In 2015, a large veterinary specialty center approached Daniel to make a functional line of hot and cold therapy wraps for dogs. In a little more than two years, and with the aid of their rehabilitation department, several animal surgeons, and technicians, Caldera introduced a line of Hot & Cold Pet Therapy Wraps. The wraps went through an extensive design and development process including a wear test program using a variety of dogs. The result was 16 veterinarian-endorsed products that are revolutionizing injury prevention and recovery for pets.
The easy-to-use system of Velcro™ secured wraps and quick release buckles creates a reliable and custom fit. Designed with a dog’s anatomy in mind, they provide comfort and pet mobility.
In the case of slobber and doggy drool, the wraps are made with antibacterial fabric and are machine washable. Designed for every size and breed, they are tailored to target the carpal, shoulder, elbow, hip, stifle, and tarsal areas. Easy to handle gel pack fit into the wraps. The gel packs are freezer and microwave safe and made in the USA.
When cold, the wraps help with the care of soft tissue injuries by minimizing swelling, inflammation, and pain. When hot, they help open blood vessels and increase blood flow, which can reduce recovery time after surgery. There is an easy to use guide on the Caldera website, with illustrations on how to apply the wraps.

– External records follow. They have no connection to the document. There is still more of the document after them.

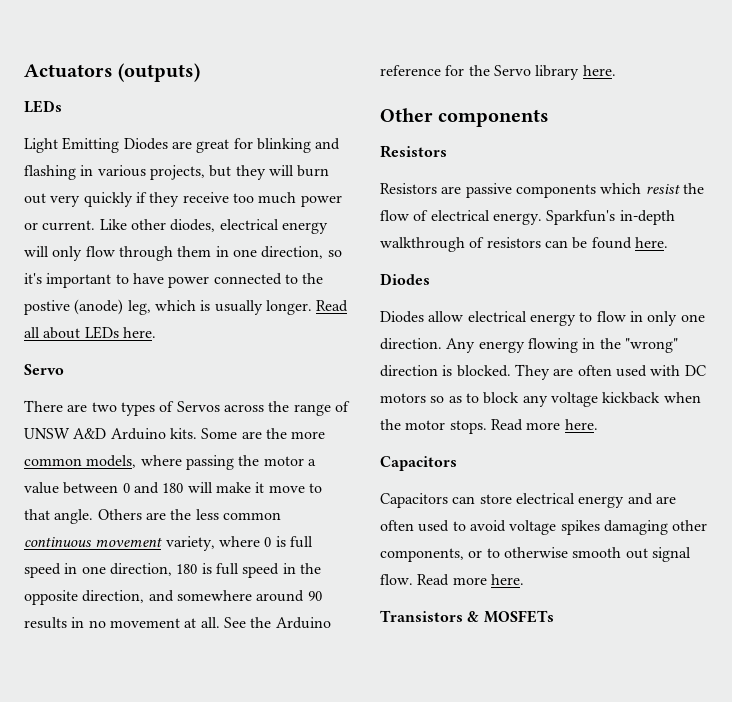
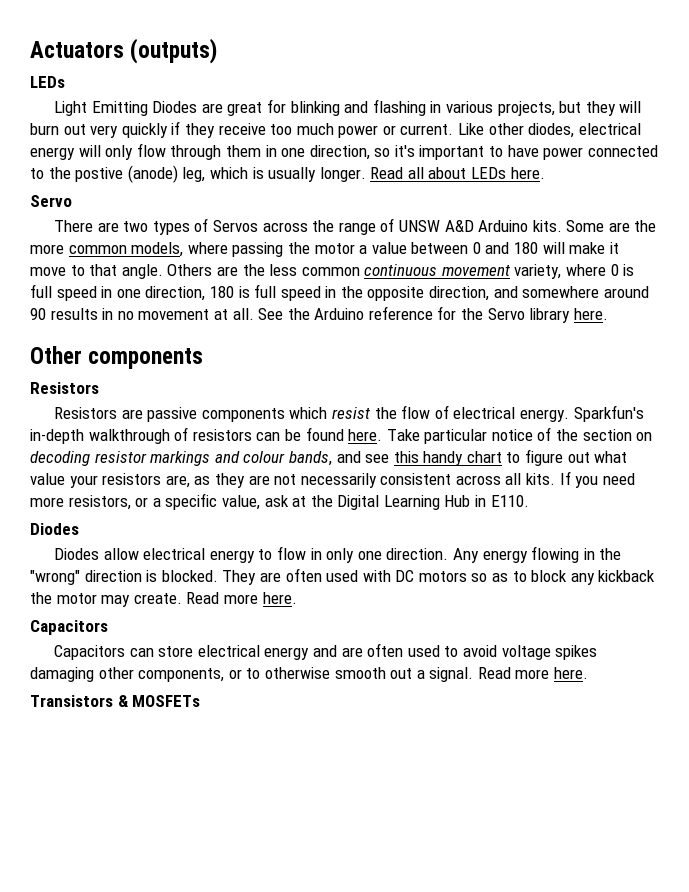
(668, 242) none -> [386,427,653,444] [30,449,628,466] [30,471,635,488] [30,493,529,510] Take particular notice of the section on decoding resistor markings and colour bands, and see this handy chart to figure out what value your resistors are, as they are not necessarily consistent across all kits. If you need more resistors, or a specific value, ask at the Digital Learning Hub in E110.
[550,392,701,407] [380,419,487,434] voltage kickback when the motor stops. -> [598,570,656,582] [30,592,182,607] kickback the motor may create.
[651,547,691,562] [380,574,413,585] signal flow. -> [416,667,474,682] a signal.

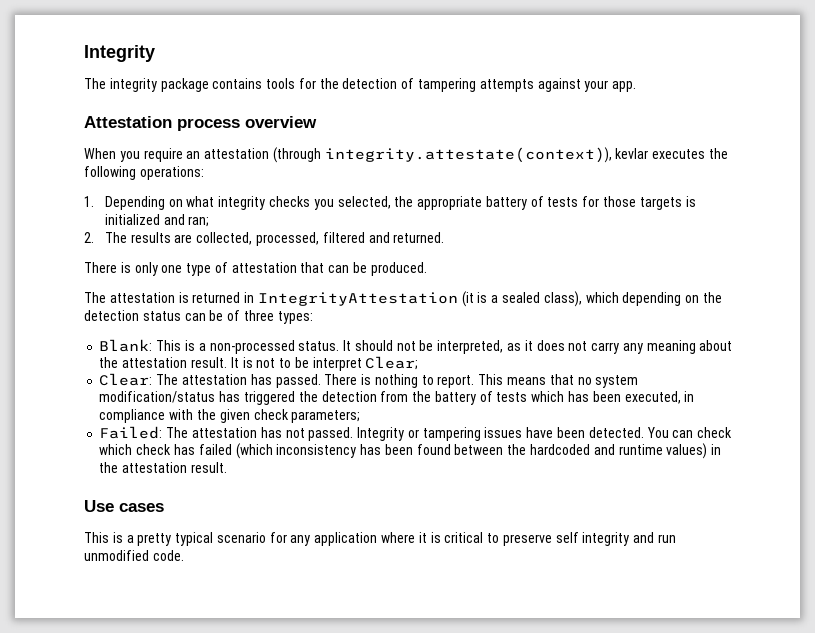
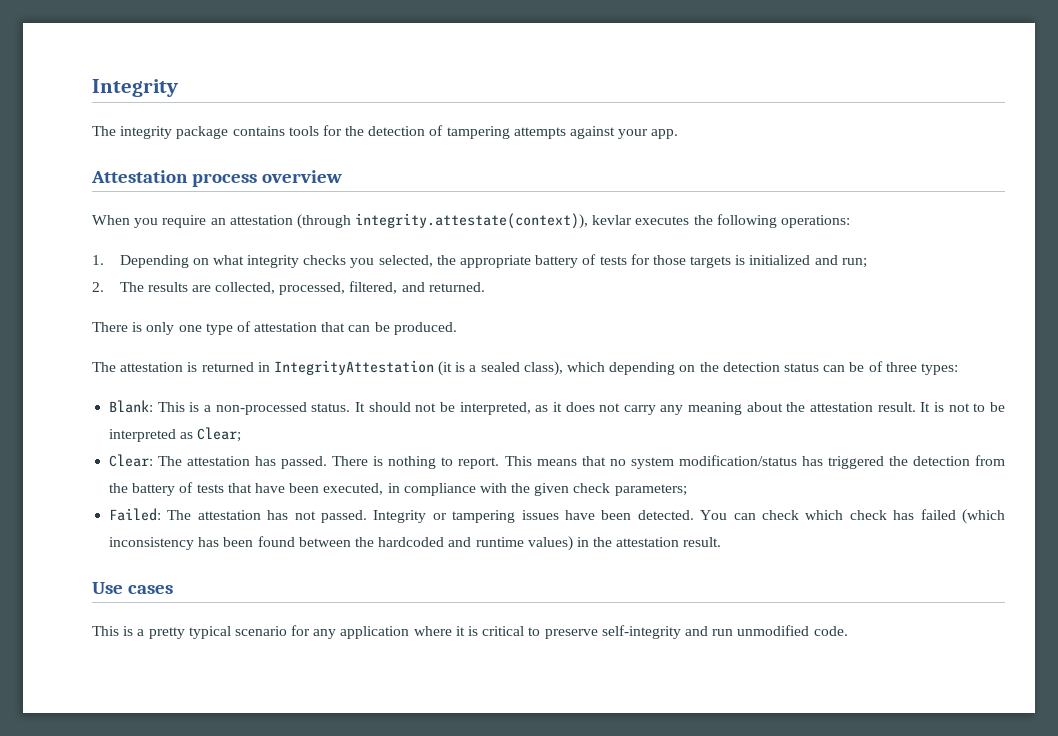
[188,216,210,227] ran; -> [841,258,867,268] run;
[322,232,365,243] filtered -> [349,281,398,294] filtered,
[312,357,362,371] interpret -> [109,429,194,442] interpreted as
[531,391,589,402] which has -> [227,483,285,493] that have
[555,532,630,546] self integrity -> [601,625,681,639] self-integrity

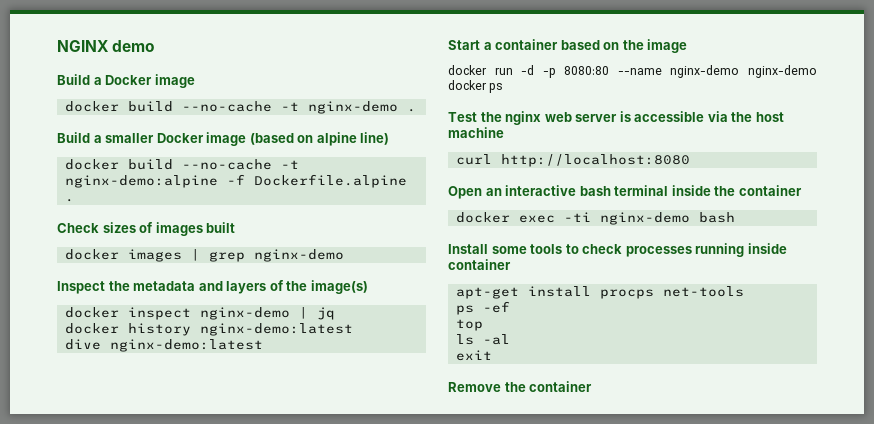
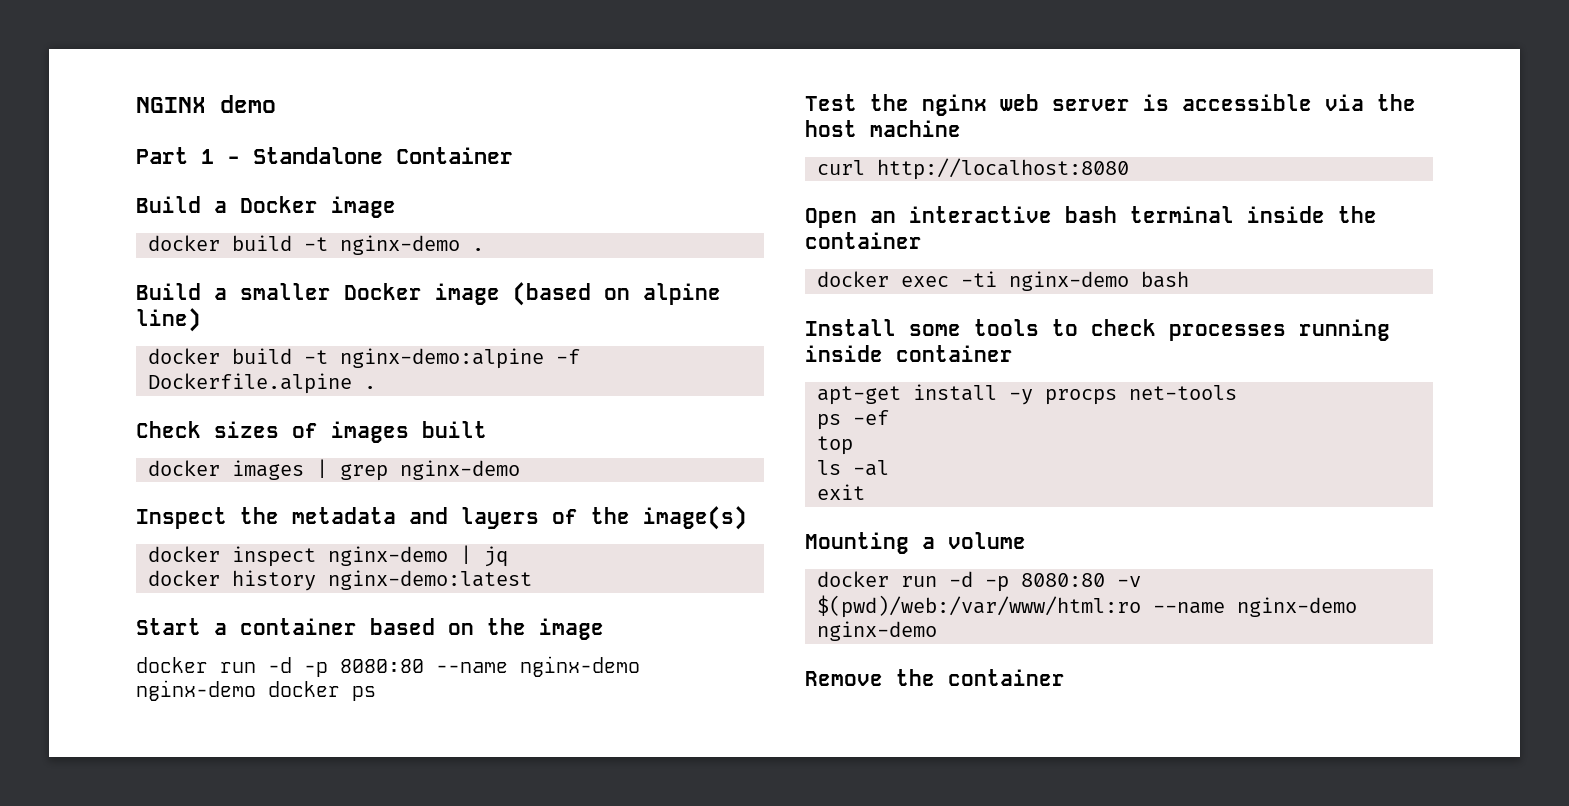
(156, 46) none -> [136,147,513,164] // Part 1 - Standalone Container
[181,101,272,112] --no-cache -> (292, 243) none
[181,159,272,170] --no-cache -> (292, 356) none
[64,339,263,352] // dive nginx-demo:latest -> (532, 580) none
(591, 291) none -> [1009,389,1033,405] -y
(492, 355) none -> [805,532,1026,554] [817,571,1141,592] [817,595,1357,618] [817,621,937,641] // Mounting a volume // docker run -d -p 8080:80 -v $(pwd)/web:/var/www/html:ro --name nginx-demo nginx-demo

In 2017, Caldera introduced a whole-body solution to provide both cooling relief to an over-heated pet, or soothing warmth to a chilled, or arthritic pet, the Hot and Cold Pet Bed. The bed comes in three sizes. The same, non-toxic gel packs, made with food grade materials, slide into reinforced, chew resistant, and scratch resistant pockets. This is an important feature for those pet owners whose pets are chewers. In addition to helping pets in pain, the bed comes in handy during Arizona’s hotter months. It’s a great way to soothe footpads after a walk or to provide overall cooling relief to an over-heated pet. For pets located up north or in colder weather, the warmth of heated gel packs will help keep the chill at bay. Made in the USA, the gel packs are freezer and microwave safe. Always supervise your pet while using the wraps. As with any medical product, they should be used as part of your pet’s treatment plan as directed by a veterinary professional, who would advise which temperature would be best for your pet’s specific needs.